Fugitive ex-PM says Bangladesh vote risks deepening divide

Fugitive ex-PM says Bangladesh vote risks deepening divide

DHAKA
Fugitive ex-PM says Bangladesh vote risks deepening divide

Bangladesh's fugitive ex-leader Sheikh Hasina warned on Wednesday that holding elections without her party, the first since her overthrow, was "sowing the seeds" of further division in her country.

In written responses to AFP, her first interview since being ousted, Hasina also condemned her crimes against humanity trial as a "jurisprudential joke," adding she believed a guilty verdict was "preordained."

Toppled in August 2024 by a student-led uprising that ended her 15-year autocratic rule, Hasina fled by helicopter as crowds stormed her palace.

The U.N. says up to 1,400 people were killed in crackdowns as she tried to cling to power, deaths now at the center of her trial.

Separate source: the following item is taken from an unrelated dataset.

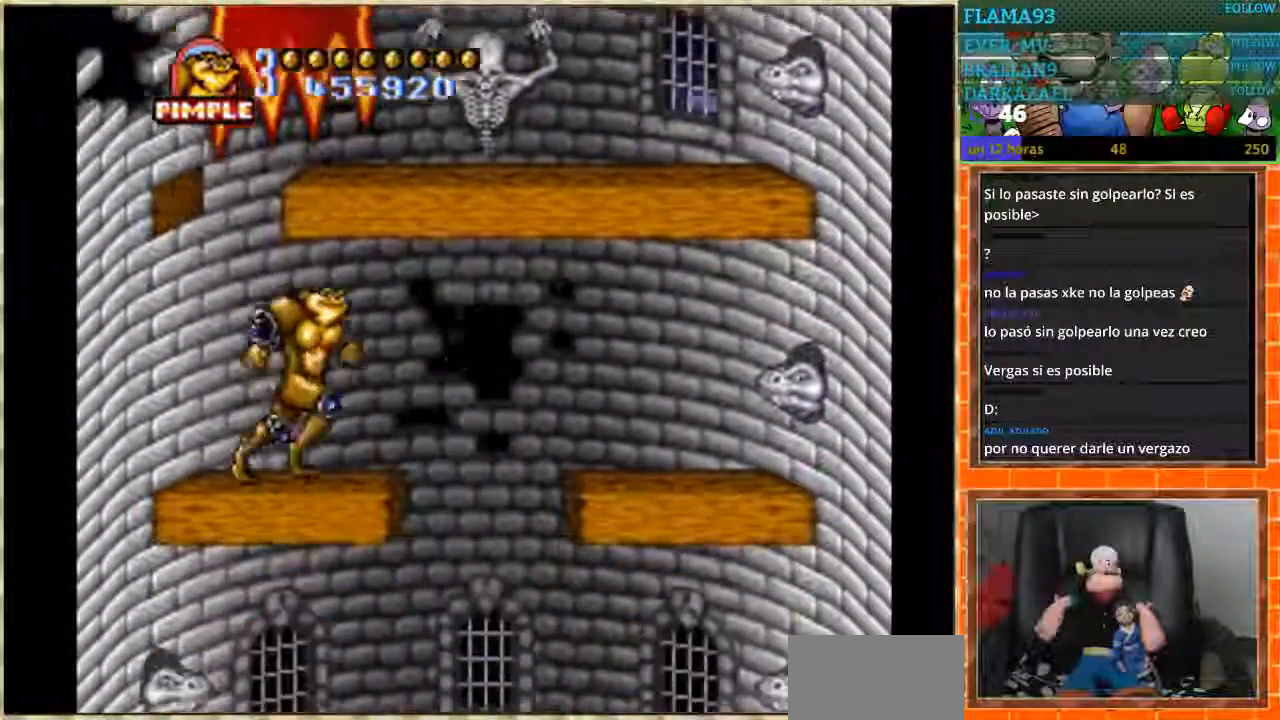
{"buttons": ["DPAD_LEFT"], "events": [[234, "DPAD_LEFT", "down"], [234, "DPAD_RIGHT", "up"]]}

The 78-year-old former prime minister has been in hiding ever since, hosted by old ally India.

But she remains defiant, and, in comments likely to enrage the many who say she made a ruthless bid to maintain power at all costs, she said she "mourned all the lives lost during the terrible days" when students were gunned down in the streets.

She warned that the ban on her Awami League by the interim government of Nobel laureate Muhammad Yunus was deepening a political crisis in the country of 170 million people, ahead of elections slated for February 2026.

"Elections without the direct participation of all major parties, including the Awami League, cannot be credible," she said.

"Without the participation of the Awami League, he is sowing the seeds of future division in the country," she added.

"Yunus must reinstate the Awami League to give Bangladeshis the choice they deserve."